History

United States
- Name: USS Hunter Marshall
- Namesake: Ensign Hunter Marshall III (1917-1942), a U.S. Navy officer and Silver Star recipient
- Builder: Bethlehem-Hingham Shipyard, Inc., Hingham, Massachusetts
- Launched: 5 May 1945
- Sponsored by: Mrs. Hunter Marshall
- Commissioned: 17 July 1945
- Decommissioned: 30 May 1946
- Reclassified: From destroyer escort (DE-602) to high-speed transport (APD-112) while under construction
- Stricken: 1 June 1960
- Fate: Sold to Ecuador July 1961 for use as floating power plant
- Notes: Laid down as Rudderow-class destroyer escort USS Hunter Marshall (DE-602)

General characteristics
- Class & type: Crosley-class high speed transport
- Displacement: 2,130 long tons (2,164 t) full
- Length: 306 ft (93 m)
- Beam: 37 ft (11 m)
- Draft: 12 ft 7 in (3.84 m)
- Speed: 23 knots (43 km/h; 26 mph)
- Troops: 162
- Complement: 204
- Armament: 1 × 5 in (130 mm) gun; 6 × 40 mm guns; 6 × 20 mm guns; 2 × depth charge tracks;

= USS Hunter Marshall =

USS Hunter Marshall (APD-112), ex-DE-602, was a United States Navy high-speed transport in commission from 1945 to 1946.

==Namesake==
Hunter Marshall III was born on 6 October 1917 in Charlotte, North Carolina. He enlisted in the United States Naval Reserve on 12 July 1941. Called to active duty in September 1941, Marshall was appointed midshipman and attended Midshipman's School at New York City. He later attended Naval Armed Guard School and in April 1942 reported to United States Army Transport USAT Merrimack and took command of her Naval Armed Guard detachment.

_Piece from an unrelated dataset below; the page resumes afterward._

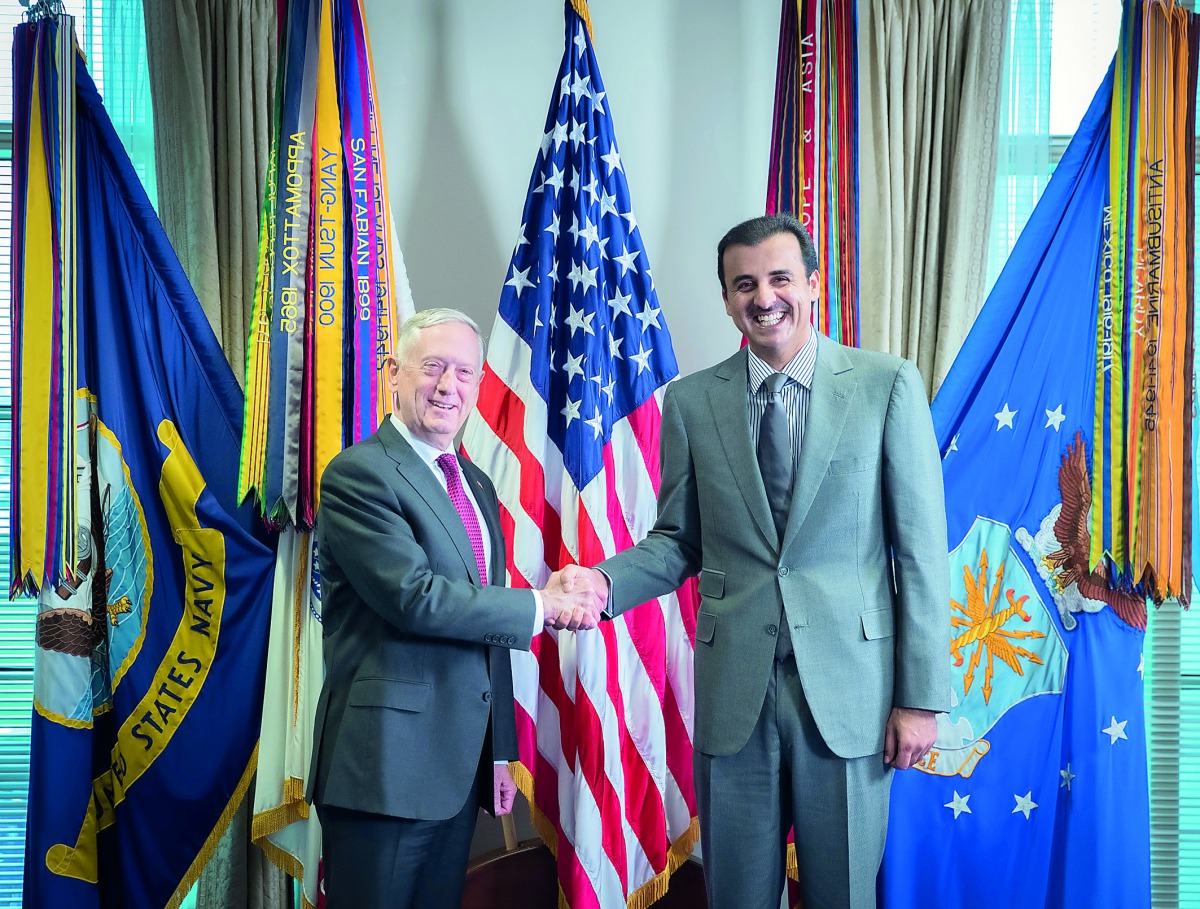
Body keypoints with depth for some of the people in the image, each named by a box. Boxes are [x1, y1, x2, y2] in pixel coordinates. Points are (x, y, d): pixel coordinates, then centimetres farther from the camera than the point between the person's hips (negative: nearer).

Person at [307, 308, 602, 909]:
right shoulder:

Carrying military supplies to the Panama Canal Zone, Merrimack was torpedoed by the in the Caribbean south of the Yucatán Channel on 9 June 1942. Despite the danger of further attacks, Ensign Marshall led his Armed Guard gun crews in resistance to the submarine until the forward part of the sinking Merrimack was actually awash. Marshall was one of the last to leave the ship and was lost. He was listed as presumed dead on 10 June 1943. He was posthumously awarded the Silver Star.

==Construction and commissioning==
Hunter Marshall was laid down as the Rudderow-class destroyer escort USS Hunter Marshall (DE-602) by Bethlehem-Hingham Shipyard, Inc., at Hingham, Massachusetts. She was reclassified as a Crosley-class high-speed transport and redesignated APD-112 during construction, and was launched on 5 May 1945, sponsored by Mrs. Hunter Marshall, mother of the ship's namesake, Ensign Hunter Marshall III. Hunter Marshall was commissioned on 17 July 1945.

== Service history ==
Hunter Marshall got underway from Boston, Massachusetts, on 3 August 1945 to conduct shakedown training in Caribbean waters. Before she could complete this training, the surrender of Japan on 15 August 1945 ended World War II.

Hunter Marshall arrived at Norfolk, Virginia, on 5 September 1945 and remained there until 10 October 1945, when she joined other fleet units at Boston for a triumphant Navy Day Presidential Review.

After calling at Norfolk, Hunter Marshall arrived at Green Cove Springs, Florida, on 25 November 1945 for inactivation.

==Decommissioning and disposal==
Hunter Marshall was decommissioned at Green Cove Springs on 30 May 1946 and berthed there with the Florida Group of the Atlantic Reserve Fleet. She was stricken from the Navy List on 1 June 1960 and sold to the government of Ecuador in July 1961 for use as a floating power plant.